Dans un entretien au journal La Croix, le cardinal Jean-Pierre Ricard, archevêque de Bordeaux, qui arrive au terme de son deuxième mandat comme président de la Conférence des évêques de France estime que l’Eglise en France ne va :
"Pas si mal que ça. Elle se veut fidèle au Christ, annonçant l’Evangile face à un mouvement de sécularisation déjà ancien mais toujours actif en Occident qui affaiblit la relation des gens avec la foi et avec l’Eglise. […] En même temps, des chrétiens prennent en charge la vie ecclésiale, des hommes et des femmes redécouvrent le chemin de la foi, bien des fidèles s’investissent dans la formation chrétienne, etc. Ces signes invitent à l’espérance : le Christ est là, présent dans la barque de l’Église même si celle-ci paraît secouée…

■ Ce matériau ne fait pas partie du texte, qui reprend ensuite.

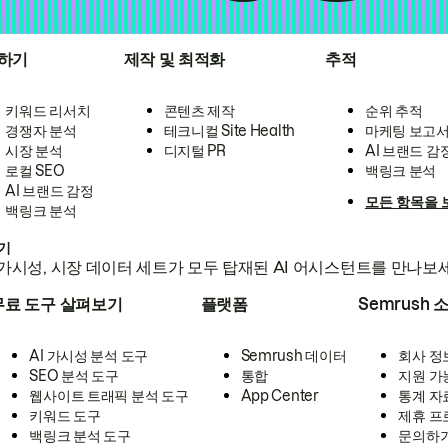
하기
제작 및 최적화
추적
키워드 리서치
콘텐츠 제작
순위 추적
경쟁자 분석
테크니컬 Site Health
마케팅 보고
시장 분석
디지털 PR
AI 브랜드 감
로컬 SEO
백링크 분석
AI 브랜드 감정
모든 항목을 
백링크 분석
하기
가시성, 시장 데이터 세트가 모두 탑재된 AI 어시스턴트를 만나보
무료 도구 살펴보기
플랫폼
Semrush 
AI 가시성 분석 도구
Semrush 데이터
회사 정
SEO 분석 도구
통합
지원 가
웹사이트 트래픽 분석 도구
App Center
통계 자
키워드 도구
제휴 프
백링크 분석 도구
문의하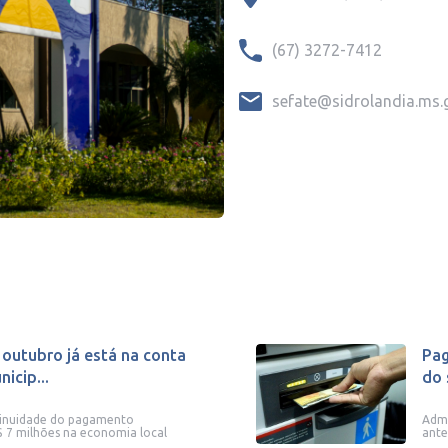
(67) 3272-7412
sefate@sidrolandia.ms.
utubro já está na conta
Pag
icip...
do 
tinuidade do pagamento
Admi
$ 7 milhões na economia local
ante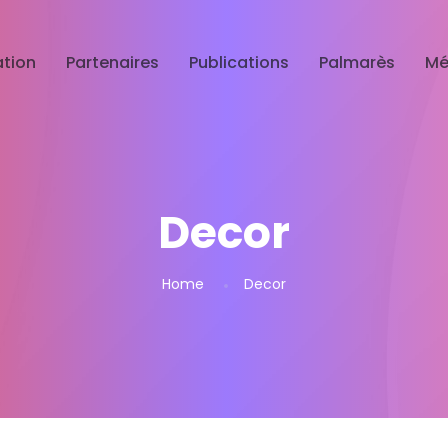
tion
Partenaires
Publications
Palmarès
Mé
Decor
Home
Decor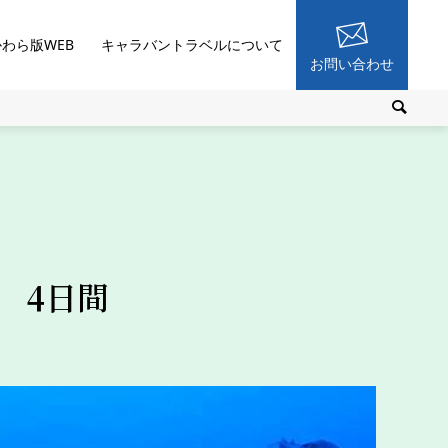
かわら版WEB
キャラバントラベルについて
お問い合わせ
 4日間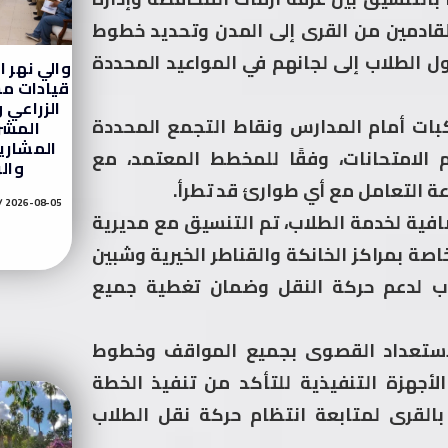
القادمين من القرى إلى المدن وتحديد خطوط
ل الطلاب إلى لجانهم في المواعيد المحددة
والي نهر ا
قيادات م
الزراعي 
كبات أمام المدارس ونقاط التجمع المحددة
المشر
المشاري
ام الامتحانات، وفقًا للمخطط المعتمد، مع
والر
ة التعامل مع أي طوارئ قد تطرأ.
2026-08-05
افية لخدمة الطلاب، تم التنسيق مع مديرية
اصة بمراكز الخانكة والقناطر الخيرية وشبين
يوب لدعم حركة النقل وضمان تغطية جميع
لاستعداد القصوى بجميع المواقف وخطوط
الأجهزة التنفيذية للتأكد من تنفيذ الخطة
القرى لمتابعة انتظام حركة نقل الطلاب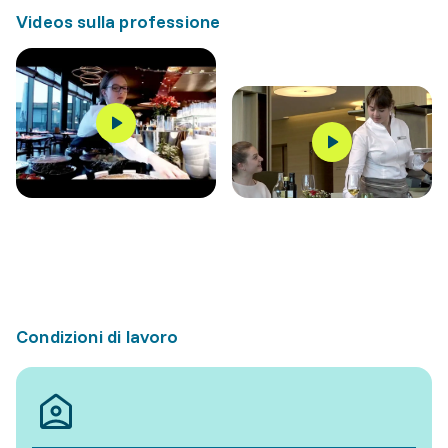
Videos sulla professione
Condizioni di lavoro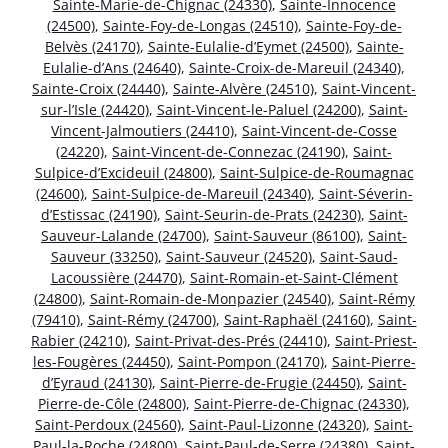
Sainte-Marie-de-Chignac (24330)
,
Sainte-Innocence
(24500)
,
Sainte-Foy-de-Longas (24510)
,
Sainte-Foy-de-
Belvès (24170)
,
Sainte-Eulalie-d’Eymet (24500)
,
Sainte-
Eulalie-d’Ans (24640)
,
Sainte-Croix-de-Mareuil (24340)
,
Sainte-Croix (24440)
,
Sainte-Alvère (24510)
,
Saint-Vincent-
sur-l’Isle (24420)
,
Saint-Vincent-le-Paluel (24200)
,
Saint-
Vincent-Jalmoutiers (24410)
,
Saint-Vincent-de-Cosse
(24220)
,
Saint-Vincent-de-Connezac (24190)
,
Saint-
Sulpice-d’Excideuil (24800)
,
Saint-Sulpice-de-Roumagnac
(24600)
,
Saint-Sulpice-de-Mareuil (24340)
,
Saint-Séverin-
d’Estissac (24190)
,
Saint-Seurin-de-Prats (24230)
,
Saint-
Sauveur-Lalande (24700)
,
Saint-Sauveur (86100)
,
Saint-
Sauveur (33250)
,
Saint-Sauveur (24520)
,
Saint-Saud-
Lacoussière (24470)
,
Saint-Romain-et-Saint-Clément
(24800)
,
Saint-Romain-de-Monpazier (24540)
,
Saint-Rémy
(79410)
,
Saint-Rémy (24700)
,
Saint-Raphaël (24160)
,
Saint-
Rabier (24210)
,
Saint-Privat-des-Prés (24410)
,
Saint-Priest-
les-Fougères (24450)
,
Saint-Pompon (24170)
,
Saint-Pierre-
d’Eyraud (24130)
,
Saint-Pierre-de-Frugie (24450)
,
Saint-
Pierre-de-Côle (24800)
,
Saint-Pierre-de-Chignac (24330)
,
Saint-Perdoux (24560)
,
Saint-Paul-Lizonne (24320)
,
Saint-
Paul-la-Roche (24800)
,
Saint-Paul-de-Serre (24380)
,
Saint-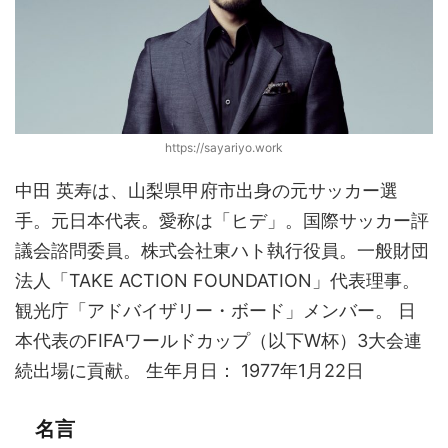
https://sayariyo.work
中田 英寿は、山梨県甲府市出身の元サッカー選
手。元日本代表。愛称は「ヒデ」。国際サッカー評
議会諮問委員。株式会社東ハト執行役員。一般財団
法人「TAKE ACTION FOUNDATION」代表理事。
観光庁「アドバイザリー・ボード」メンバー。 日
本代表のFIFAワールドカップ（以下W杯）3大会連
続出場に貢献。 生年月日： 1977年1月22日
名言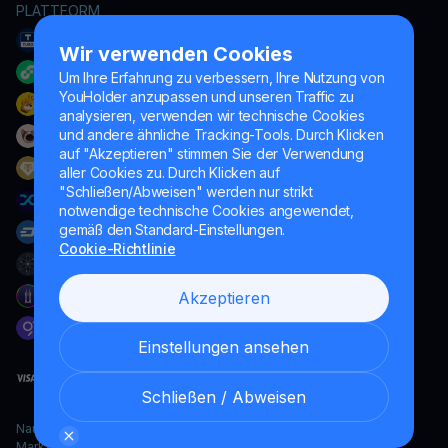
PLATTFORM
Wir verwenden Cookies
Um Ihre Erfahrung zu verbessern, Ihre Nutzung von
YouHolder anzupassen und unseren Traffic zu
analysieren, verwenden wir technische Cookies
und andere ähnliche Tracking-Tools. Durch Klicken
auf "Akzeptieren" stimmen Sie der Verwendung
aller Cookies zu. Durch Klicken auf
"Schließen/Abweisen" werden nur strikt
notwendige technische Cookies angewendet,
gemäß den Standard-Einstellungen.
Cookie-Richtlinie
Akzeptieren
Einstellungen ansehen
Schließen / Abweisen
Naumard LTD. – ausschließlich für IT-Entwicklung, Forschung und
Marketingzwecke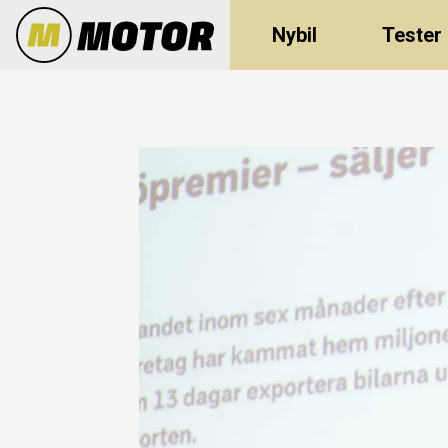
Nybil
Tester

Les craintes suscitées par le motu proprio sur la liturgie sont-elles apaisées ?
Il y en a eu beaucoup plus avant sa publication qu’après. […] J’ai senti, en échangeant avec le pape lui-même, qu’il considère cette question dans une perspective d’avenir, comptant sur un enrichissement possible entre ces deux formes, et absolument pas comme un retour au passé ! Le pape pense qu’une bonne part des catholiques attachés à la tradition peut entrer dans une dynamique de réconciliation. […] Nous avons fait le point en septembre entre archevêques. J’ai été frappé par la volonté de chaque diocèse de s’organiser pour répondre positivement aux demandes. Pour le moment, peu de demandes nous sont arrivées. Par contre, dans plusieurs diocèses en France, cette question a éveillé l’intérêt de prêtres et de fidèles pour redécouvrir les grandes intuitions du Concile qui ont mené à la réforme liturgique. […]
J’ai vécu depuis huit ans un changement de climat dans ces relations [avec l’Etat]. Avec le cardinal Billé, nous avons voulu renouer des relations plus régulières avec le président de la République et avec le premier ministre, à un moment où Jacques Chirac et Lionel Jospin convenaient tous deux que cela manquait. C’était l’époque du livre de René Rémond, Le Christianisme en accusation, et Lionel Jospin était impressionné de voir que les catholiques se sentaient mal à l’aise dans la société. Pour faire face à cette situation, il a proposé de mettre en place une instance de dialogue. […]
Notre discours sur les sujets de société […] est bien reçu quand il s’agit de doctrine sociale. Par contre, ce qui touche à l’embryon, à la famille ou au mariage, au croisement du privé et du social, a plus de mal à être entendu : on nous rétorque que l’opinion va dans l’autre sens ; on nous oppose le poids des sondages… Mais peut-on élaborer sur la base des seuls sondages une politique qui engage l’avenir ?
Comment expliquez-vous l’embarras de l’épiscopat, il y a un an, face au Téléthon ?
La question se reposera cette année. Malgré des différences entre nous, la plupart des évêques n’appelleront pas au boycottage. Cela ne nous empêche pas de manifester notre inquiétude en constatant qu’une partie des fonds récoltés va à certaines recherches que nous désapprouvons. Le Téléthon n’est pas seul en cause : la Conférence épiscopale s’exprimera certainement sur le sujet lors de la prochaine révision des lois de bioéthique."